→ What you will do
**a)** List every person named in the review of "Beanball" below, whether real or fictional.
**b)** According to the review of "Beanball" below, in which anthology did the writer read the story?
**c)** In the review of "Beanball" below, retype the passage between "I just had the" and "bad thriller writing.", inclusive.

→ Passage for review

Friday, October 21, 2011

'BEANBAG' - BASEBALL THRILLER?

I just had the weirdest experience reading a short story. It was wonderful at first. Then it went from being great baseball fiction to really bad thriller writing.

The story is "Beanball" by Ron Carlson. I think he heads the MFA fiction program at UCI, where I got my MFA years ago.

"Beanball" was first published in One Story, a literary magazine that puts out one story per issue and never publishes the same writer twice, according to its website: http://www.one-story.com/

I read "Beanball" in "The Best American Mystery Stories" of 2009. At first, it didn't seem like a mystery at all.   

Our hero, Driscoll, travels all over the world scouting for talented young pitchers for a major league team, a job I've always thought would be great.

The fictional Driscoll used to be a catcher in the majors, but he was hit in the head by a pitch and almost died. So now he is a scout. OK. So far, so good.  

He finds a talented kid in Guatemala, and the kid goes to the majors and is hugely successful, until he beans a batter who dies. At that point, the story still had me.  

Then it turns out that things are not as they seem. A kidnapping. A girl's finger is cut off. Money exchanges hands. Dirty work. Huh? WTF?

I don't want to give away too much of the plot. But Driscoll goes back to Guatemala, buys a gun and stalks the bad guys. 

Turns out, the bad guys forced Alberto, the young pitcher, to kill the batter on purpose. But why? I never figured that out. Apparently, it’s not just for money. That would make too much sense.

The thriller stuff here didn't make any sense to me.

Why does Alberto show up at the end at just the right time? Apparently, just for the convenience of the plot. Did Driscoll set this up? Beats me.

And then Driscoll's old coach, mentor and good friend turns out to be another bad guy. WTF? This is like a bad Hollywood ending to a bad movie.

→ The data
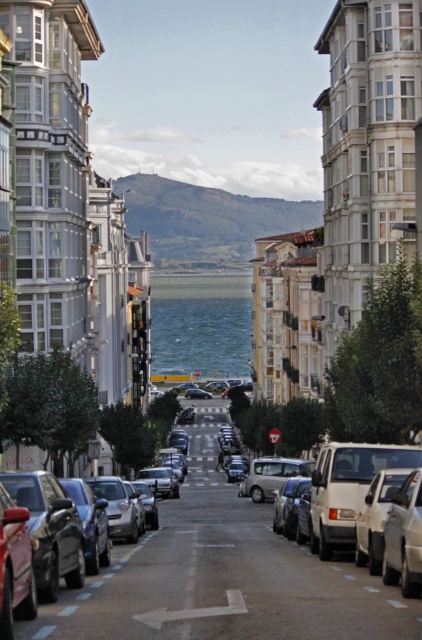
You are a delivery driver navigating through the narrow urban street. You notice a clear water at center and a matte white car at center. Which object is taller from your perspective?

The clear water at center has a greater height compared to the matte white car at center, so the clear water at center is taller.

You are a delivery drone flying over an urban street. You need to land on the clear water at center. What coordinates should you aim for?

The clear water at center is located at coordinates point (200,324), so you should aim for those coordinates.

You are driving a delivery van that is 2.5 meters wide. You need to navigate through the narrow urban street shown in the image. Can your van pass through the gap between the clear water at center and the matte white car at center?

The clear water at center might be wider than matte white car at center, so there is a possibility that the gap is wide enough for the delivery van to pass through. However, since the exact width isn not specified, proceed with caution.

→ Solved tasks
**a)** Ron Carlson, Driscoll, Alberto

**b)** "The Best American Mystery Stories" of 2009

**c)**
I just had the weirdest experience reading a short story. It was wonderful at first. Then it went from being great baseball fiction to really bad thriller writing.